Live from the Summit: Doctor or dinosaur?


"I didn't know a thing about homecare," says Dr. Steve Landers. "But the patients were so grateful."

Dr. Landers is the opening speaker at the HME Business Summit. A family doctor and geriatrician at the Cleveland Clinic, where he directs the Center for Home Care and Community Rehabilitation. He does something I didn't realize physicians do anymore.

He makes house calls.

"I was sort of the dinosaur."

During his medical training, he didn't learn much about in-home care, but in practice, he soon learned about the value it offers, to patients, to their families and to the healthcare system.

In-home care can be safer than facility care. It is more effective and less costly. In medical literature, there is a preference for care at home, whether long-term, end of life or rehab.

"Another thing happened, with house calls, it started out as my throwback practice, a nice thing to do. Over time, I started to recognize things happening in my practice, and in the healthcare system."

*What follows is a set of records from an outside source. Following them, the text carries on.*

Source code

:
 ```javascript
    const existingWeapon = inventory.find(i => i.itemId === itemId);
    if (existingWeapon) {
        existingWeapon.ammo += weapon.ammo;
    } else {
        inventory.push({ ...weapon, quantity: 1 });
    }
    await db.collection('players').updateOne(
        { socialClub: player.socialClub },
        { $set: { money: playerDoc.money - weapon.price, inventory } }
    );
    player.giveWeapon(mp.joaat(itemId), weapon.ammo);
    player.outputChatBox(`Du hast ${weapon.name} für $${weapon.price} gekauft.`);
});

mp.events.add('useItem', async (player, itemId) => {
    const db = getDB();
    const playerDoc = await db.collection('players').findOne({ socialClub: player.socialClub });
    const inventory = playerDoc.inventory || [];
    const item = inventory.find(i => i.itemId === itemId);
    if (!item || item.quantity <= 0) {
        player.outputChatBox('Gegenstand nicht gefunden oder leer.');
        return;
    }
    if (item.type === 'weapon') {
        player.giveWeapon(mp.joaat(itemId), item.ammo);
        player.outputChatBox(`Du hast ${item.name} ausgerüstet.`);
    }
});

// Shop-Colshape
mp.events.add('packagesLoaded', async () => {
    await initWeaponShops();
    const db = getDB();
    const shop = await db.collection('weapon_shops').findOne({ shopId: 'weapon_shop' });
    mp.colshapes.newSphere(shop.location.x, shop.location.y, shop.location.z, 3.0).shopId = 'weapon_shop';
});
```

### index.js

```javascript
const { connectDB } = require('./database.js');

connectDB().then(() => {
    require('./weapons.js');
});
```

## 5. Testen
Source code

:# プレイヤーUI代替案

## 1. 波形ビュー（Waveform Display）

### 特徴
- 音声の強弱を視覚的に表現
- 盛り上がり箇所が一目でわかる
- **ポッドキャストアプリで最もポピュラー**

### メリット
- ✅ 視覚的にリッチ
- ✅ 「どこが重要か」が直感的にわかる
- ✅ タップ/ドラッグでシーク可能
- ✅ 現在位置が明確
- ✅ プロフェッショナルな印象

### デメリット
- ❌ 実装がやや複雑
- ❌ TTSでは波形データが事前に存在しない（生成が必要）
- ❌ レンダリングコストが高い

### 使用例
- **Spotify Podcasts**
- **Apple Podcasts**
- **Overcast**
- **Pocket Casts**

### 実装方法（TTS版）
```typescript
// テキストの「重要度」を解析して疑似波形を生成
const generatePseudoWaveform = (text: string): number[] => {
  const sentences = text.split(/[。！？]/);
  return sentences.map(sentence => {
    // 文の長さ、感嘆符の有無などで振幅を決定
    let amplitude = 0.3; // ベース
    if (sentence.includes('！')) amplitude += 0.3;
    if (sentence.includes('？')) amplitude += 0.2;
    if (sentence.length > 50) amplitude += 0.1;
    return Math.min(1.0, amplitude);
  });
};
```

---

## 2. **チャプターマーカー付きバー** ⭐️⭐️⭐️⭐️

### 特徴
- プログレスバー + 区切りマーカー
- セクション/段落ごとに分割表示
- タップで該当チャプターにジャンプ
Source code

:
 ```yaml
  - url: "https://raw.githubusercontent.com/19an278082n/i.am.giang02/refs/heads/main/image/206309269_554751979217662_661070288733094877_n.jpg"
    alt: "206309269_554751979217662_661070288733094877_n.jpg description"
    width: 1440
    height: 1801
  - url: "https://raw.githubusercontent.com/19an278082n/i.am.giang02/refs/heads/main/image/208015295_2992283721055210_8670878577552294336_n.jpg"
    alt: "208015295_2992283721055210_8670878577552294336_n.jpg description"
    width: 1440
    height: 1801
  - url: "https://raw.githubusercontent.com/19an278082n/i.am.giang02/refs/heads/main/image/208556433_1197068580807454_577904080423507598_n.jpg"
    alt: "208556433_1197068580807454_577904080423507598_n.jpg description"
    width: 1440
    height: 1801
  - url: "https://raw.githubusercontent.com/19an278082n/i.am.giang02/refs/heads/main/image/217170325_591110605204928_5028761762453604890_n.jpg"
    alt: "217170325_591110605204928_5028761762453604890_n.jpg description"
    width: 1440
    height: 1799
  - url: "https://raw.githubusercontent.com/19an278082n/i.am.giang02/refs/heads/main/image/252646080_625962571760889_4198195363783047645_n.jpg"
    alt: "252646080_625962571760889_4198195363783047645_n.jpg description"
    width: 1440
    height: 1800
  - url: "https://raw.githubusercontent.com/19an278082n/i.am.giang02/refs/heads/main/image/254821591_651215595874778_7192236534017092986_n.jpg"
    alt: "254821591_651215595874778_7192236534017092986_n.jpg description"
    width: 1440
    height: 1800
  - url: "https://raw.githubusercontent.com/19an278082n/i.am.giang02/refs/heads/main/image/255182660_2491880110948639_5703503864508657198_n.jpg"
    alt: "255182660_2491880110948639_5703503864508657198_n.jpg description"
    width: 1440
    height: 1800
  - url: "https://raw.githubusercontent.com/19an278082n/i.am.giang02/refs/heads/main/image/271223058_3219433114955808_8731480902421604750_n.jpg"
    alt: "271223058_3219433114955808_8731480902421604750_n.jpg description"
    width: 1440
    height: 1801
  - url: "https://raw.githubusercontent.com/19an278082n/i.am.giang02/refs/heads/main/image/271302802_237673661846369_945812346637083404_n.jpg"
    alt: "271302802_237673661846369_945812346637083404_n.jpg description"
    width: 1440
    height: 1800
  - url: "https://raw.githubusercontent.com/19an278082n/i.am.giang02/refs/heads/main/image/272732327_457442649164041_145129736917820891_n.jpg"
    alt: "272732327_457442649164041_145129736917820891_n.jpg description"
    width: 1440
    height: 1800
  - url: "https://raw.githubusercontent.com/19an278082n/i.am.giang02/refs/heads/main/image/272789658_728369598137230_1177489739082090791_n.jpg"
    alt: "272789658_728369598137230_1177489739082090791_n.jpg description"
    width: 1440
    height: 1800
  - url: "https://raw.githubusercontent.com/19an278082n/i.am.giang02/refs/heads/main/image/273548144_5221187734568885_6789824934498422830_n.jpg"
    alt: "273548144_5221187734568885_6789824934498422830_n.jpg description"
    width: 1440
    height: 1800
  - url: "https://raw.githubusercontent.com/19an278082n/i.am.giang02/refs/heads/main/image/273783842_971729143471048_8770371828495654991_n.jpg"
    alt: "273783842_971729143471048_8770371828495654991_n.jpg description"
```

His belief in the importance of in-home care, and the healthcare industry's slow shift toward it was confirmed recently, Dr. Landers, said, when a colleague announced at a meeting:

"The home is the healthcare venue of the future."

That wasn't part of the commentary when I started, said Dr. Landers.

Several key trends are driving the increase of in-home care: demographics, technology, consumerism. The healthcare industry needs to harness these trends, especially technology, in order to increase care in the home.

Fun fact: Physician house calls increased 14% from 2004 to 2009.

Not so fun fact: About 20% of Medicare beneficiaries are readmitted to the hospital within 30 days, at a cost of $17 billion.

"We've got some hard work to do, but this is where we are headed," said Dr. Landers.